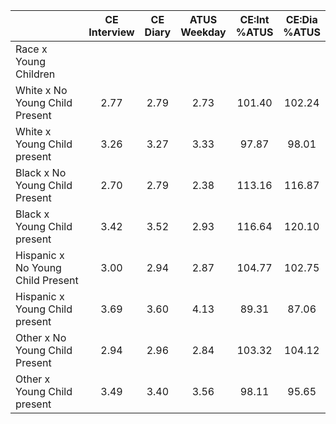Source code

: 
|                      | CE<br>Interview |  CE<br>Diary | ATUS<br>Weekday | CE:Int<br>%ATUS | CE:Dia<br>%ATUS |
| -------------------- | :----------: | :----------: | :----------: | :----------: | :----------: |
| Race x Young Children |              |              |              |              |              |
| White x No Young Child Present |         2.77 |         2.79 |         2.73 |       101.40 |       102.24 |
| White x Young Child present |         3.26 |         3.27 |         3.33 |        97.87 |        98.01 |
| Black x No Young Child Present |         2.70 |         2.79 |         2.38 |       113.16 |       116.87 |
| Black x Young Child present |         3.42 |         3.52 |         2.93 |       116.64 |       120.10 |
| Hispanic x No Young Child Present |         3.00 |         2.94 |         2.87 |       104.77 |       102.75 |
| Hispanic x Young Child present |         3.69 |         3.60 |         4.13 |        89.31 |        87.06 |
| Other x No Young Child Present |         2.94 |         2.96 |         2.84 |       103.32 |       104.12 |
| Other x Young Child present |         3.49 |         3.40 |         3.56 |        98.11 |        95.65 |

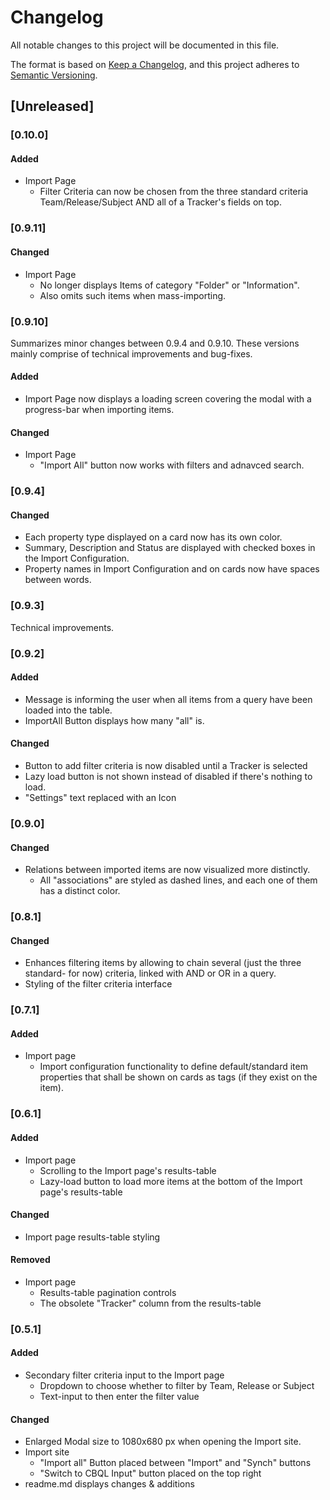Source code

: # Changelog
All notable changes to this project will be documented in this file.

The format is based on [Keep a Changelog](https://keepachangelog.com/en/1.0.0/),
and this project adheres to [Semantic Versioning](https://semver.org/spec/v2.0.0.html).

## [Unreleased]

### [0.10.0]

#### Added
- Import Page
  - Filter Criteria can now be chosen from the three standard criteria Team/Release/Subject AND all of a Tracker's fields on top.

### [0.9.11]

#### Changed
- Import Page
  - No longer displays Items of category "Folder" or "Information".
  - Also omits such items when mass-importing.

### [0.9.10]

Summarizes minor changes between 0.9.4 and 0.9.10. These versions mainly comprise of technical improvements and bug-fixes.

#### Added
- Import Page now displays a loading screen covering the modal with a progress-bar when importing items.

#### Changed
- Import Page
  - "Import All" button now works with filters and adnavced search.

### [0.9.4]

#### Changed
- Each property type displayed on a card now has its own color.
- Summary, Description and Status are displayed with checked boxes in the Import Configuration.
- Property names in Import Configuration and on cards now have spaces between words.

### [0.9.3]

Technical improvements.

### [0.9.2]

#### Added
- Message is informing the user when all items from a query have been loaded into the table.
- ImportAll Button displays how many "all" is.

#### Changed
- Button to add filter criteria is now disabled until a Tracker is selected
- Lazy load button is not shown instead of disabled if there's nothing to load.
- "Settings" text replaced with an Icon

### [0.9.0]

#### Changed
- Relations between imported items are now visualized more distinctly.  
  - All "associations" are styled as dashed lines, and each one of them has a distinct color.

### [0.8.1]

#### Changed
- Enhances filtering items by allowing to chain several (just the three standard- for now) criteria, linked with AND or OR in a query.
- Styling of the filter criteria interface

### [0.7.1]

#### Added
- Import page 
  - Import configuration functionality to define default/standard item properties that shall be shown on cards as tags (if they exist on the item).

### [0.6.1]

#### Added
- Import page 
  - Scrolling to the Import page's results-table
  - Lazy-load button to load more items at the bottom of the Import page's results-table

#### Changed
- Import page results-table styling

#### Removed
- Import page
  - Results-table pagination controls
  - The obsolete "Tracker" column from the results-table

### [0.5.1]

#### Added
- Secondary filter criteria input to the Import page
    - Dropdown to choose whether to filter by Team, Release or Subject
    - Text-input to then enter the filter value

#### Changed
- Enlarged Modal size to 1080x680 px when opening the Import site.
- Import site
    - "Import all" Button placed between "Import" and "Synch" buttons
    - "Switch to CBQL Input" button placed on the top right
- readme.md displays changes & additions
::::
PROBLEM TO SOLVE:
Find every line in the rows above that contains the string "changes" and copy each of those lines. Case counts.

ANSWER SPACE:
All notable changes to this project will be documented in this file.
Summarizes minor changes between 0.9.4 and 0.9.10. These versions mainly comprise of technical improvements and bug-fixes.
- readme.md displays changes & additions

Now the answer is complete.